Parallel Execution on Multiple System

Hi All,

I am working on a project where I need to execute set of arguments (around 500) on a Simulator. If I execute this on one linux (RedHat 8.0) machine it will approximately takes 2~3 days. Since I am having more linux machines am thinking of executing these on different machines in parallel(i.e. Paralle Execution).

I tried for sanity basis following option which is already posted in this forum;
i.e. Script1.sh & Script2.sh & Script3.sh . But I didn't find much savings in this option.

I also tried downloading a tool-JOBQUEUE from site "Download jobqueue 0.04 for Linux - jobqueue is a program for executing jobs in parallel to complete all jobs as fast as possible. - Softpedia".
This is able to split execution on multiple system, but it won't take all arguments list set (like if arguments set list has 10, it will take 8/9 skips 1 r 2).

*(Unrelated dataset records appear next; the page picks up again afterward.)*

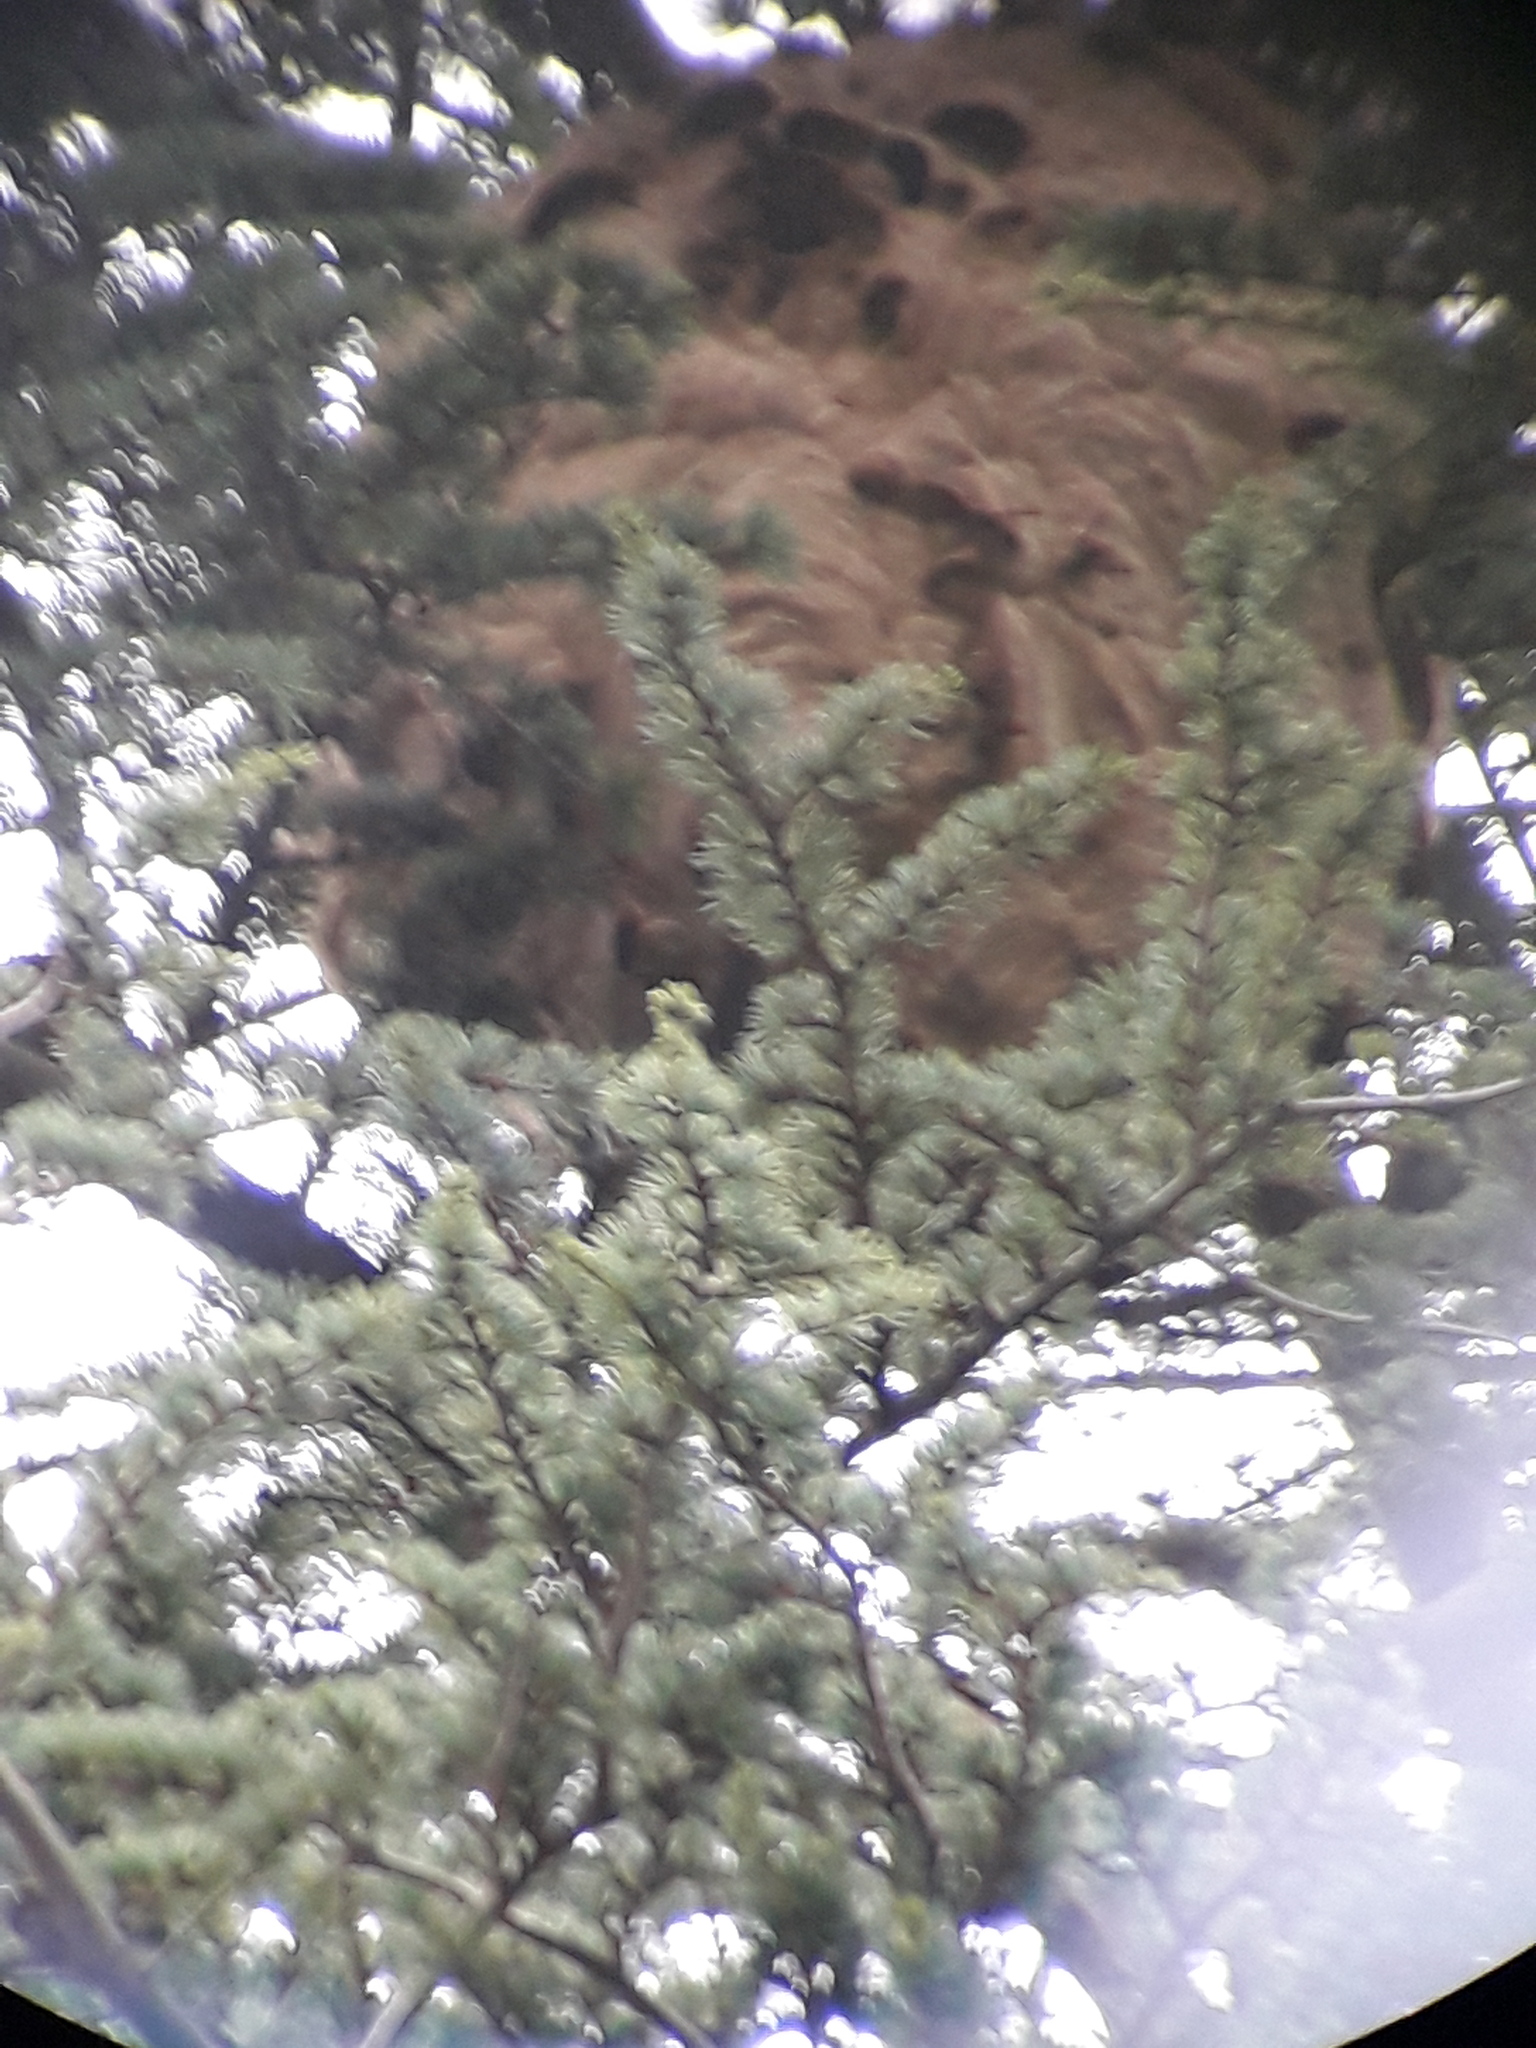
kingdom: Animalia
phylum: Arthropoda
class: Insecta
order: Hymenoptera
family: Vespidae
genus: Vespa
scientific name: Vespa velutina
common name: Asian hornet
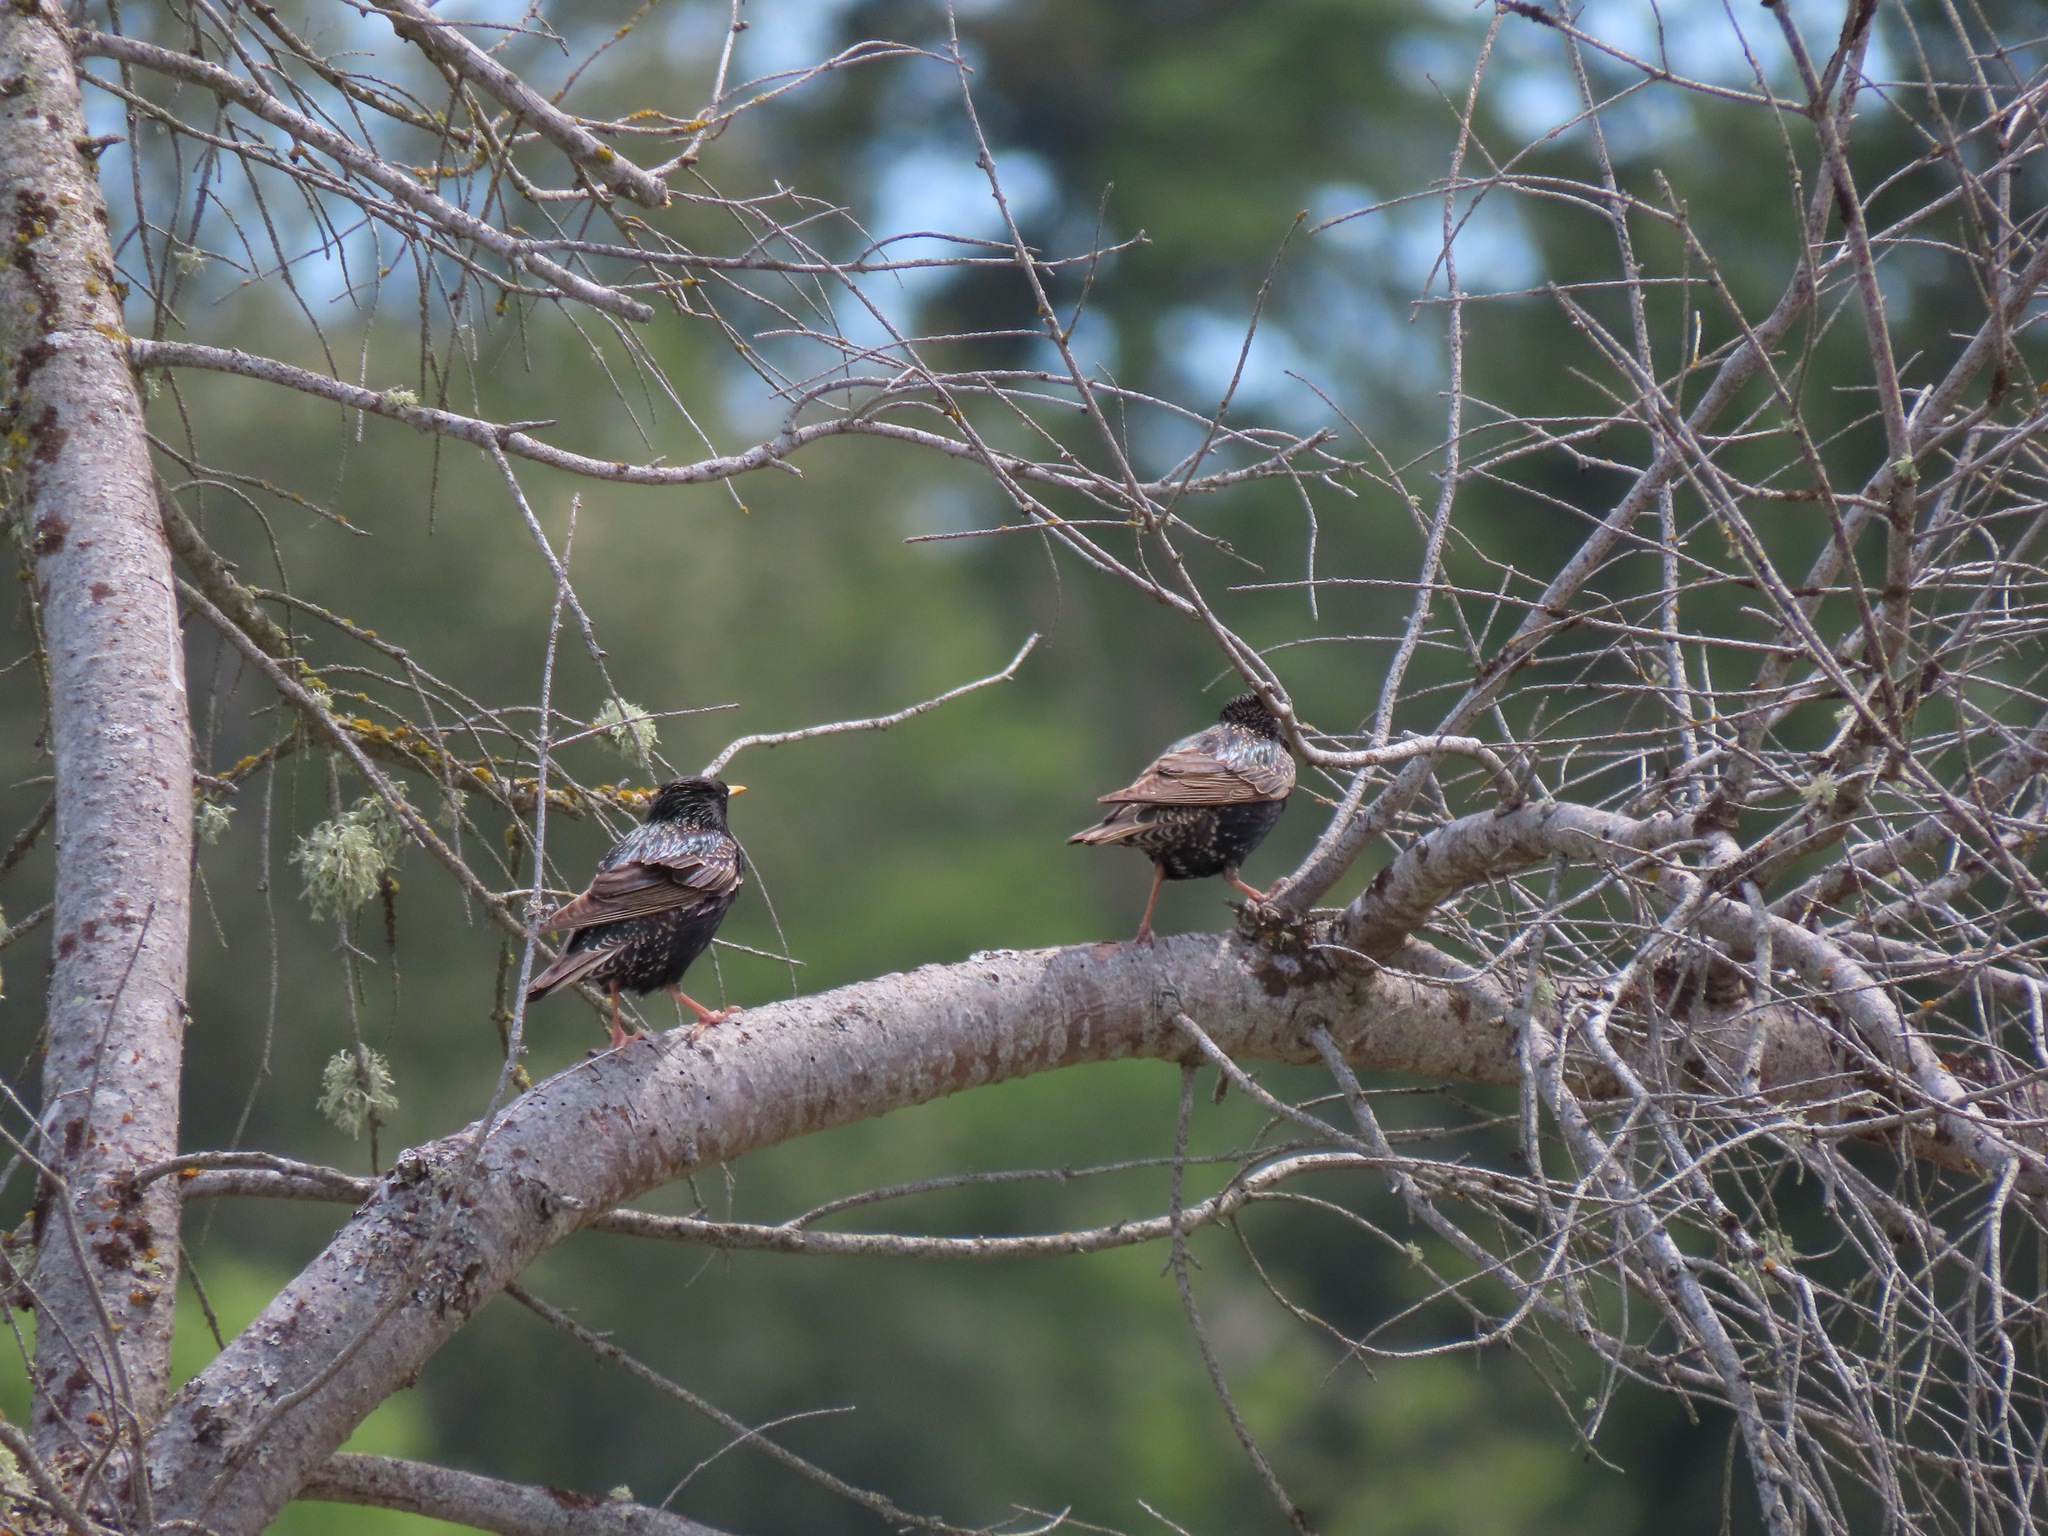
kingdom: Animalia
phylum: Chordata
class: Aves
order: Passeriformes
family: Sturnidae
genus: Sturnus
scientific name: Sturnus vulgaris
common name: Common starling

Could you please help me in solving the problem.

Thanks in advance

Regards,
123an

not enough info for me...

are you talking about the same script with 500 different sets of arguments?
do you have the arguments already somewhere or
will you generate them?
should the jobs run in series once on their individual machine?
or can they run concurrently with a maximum threshold?

is this just for benchmarking? or is this going to be a permanent run and
everything should take about the same time?

i'm thinking . . . . just create all the command lines....
dump them all into a file...

then have another script, read this file,
divide them equally into scripts for each machine....
rcp these scripts to the respective machines,
and kick 'em off.

Hi quirkasaurus,

Thanks for ur reply..:slight_smile:

As per ur reply i would like to give some more details about my problem,
I have 500 different set of arguments in a file(say list.txt). These arguments i need to pass to an executable (or an application; say "./applictn.out") which wil run and does the job taking each arguments. That means i will get 500 sets of outputs on executing whole system.
If I execute this using script serially(means one after other) execution wil take more time. so within a system i can execute this in parallel (i.e making them as background process) using xargs. Like
Syntax:xargs <utility> <arguments>
Given: xargs ./applictn.out list.txt..

This wil be executed in parallel on single system..

Now my problem is if i want to execute these sets(set of 500 arguments) on different linux systems, which should run in parallel. So that i should get output at lower amount of time.
parallelism i mean to say is, if mahine1 should take say 150 sets and start processing..
Machine 2 should take say 200 sets and starts processing..
machine 3 should take remaining in sets and should start working on it..

All machines should work in parallel...

Thanks..
123an

Sounds to me like you need to implement and manage a Linux cluster.

Have you looked at any of the Linux clustering software in our directory?

High Performance Computing - Links

With GNU xargs, you can use the -P option to run jobs in parallel. So

cat input.txt | xargs -n 1 -P 4 myprogram

would run your program with each line of input provided as the arguments to myprogram, and 4 jobs would be started at a time.

To distribute among several Linux nodes, you can build a cluster, as Neo suggested.

OR you can use ssh/rsh to distribute run the jobs on the other hosts. First, make a file containing the hostnames of your cluster. If a host has 2 CPUs, have the hostname entry twice. If it has 4 cores, have 4 entries of that hostname.

From here you can go in different directions, but ultimately, you run one rsh/ssh process her line in this hosts file.

Hi Neo and otheus,

Thanks for ur valuable replies....

I am currently exploring all options suggested here....

Thanks...

123an

Hi,

Thanks for ur replies...

I am trying to simulate the environment whatever has been discussed here using ssh.
I am facing following problem while using ssh. The same is explained below..

case1: ssh -f <machine_ip> <executable1> <arguments>
Here, arguments are listed in file and those wil be read during execution. In this scenario, the parallel execution works fine.

case2: ssh -f <machine_ip> <cp file1 file2> <executable2>
Here, the executable in 'case 2' won't take command line arguments as in case of 'case 1', i.e. executable wil always read input arguments from file with name "args".
so what i tried here is i have created multiple text files with different arguments, during ssh i tried to copy these text files to file "args" and tried to execute "executable 2". But i am receving an error saying "Cannot fork into background without a command to execute.".

Can anybody suggest me the solution for this???

Thanks,
123an

Well, case2 appears to be (1) a copy and (2) a command to run. You can do this as if the entire set of commands were passed to "sh -c" as a single argument. That is, put the set of commands, separated by semi-colons (:wink: in double (or single) quotes:

ssh root@fwlb2 "echo 1; echo 2"

The -f option makes no difference here.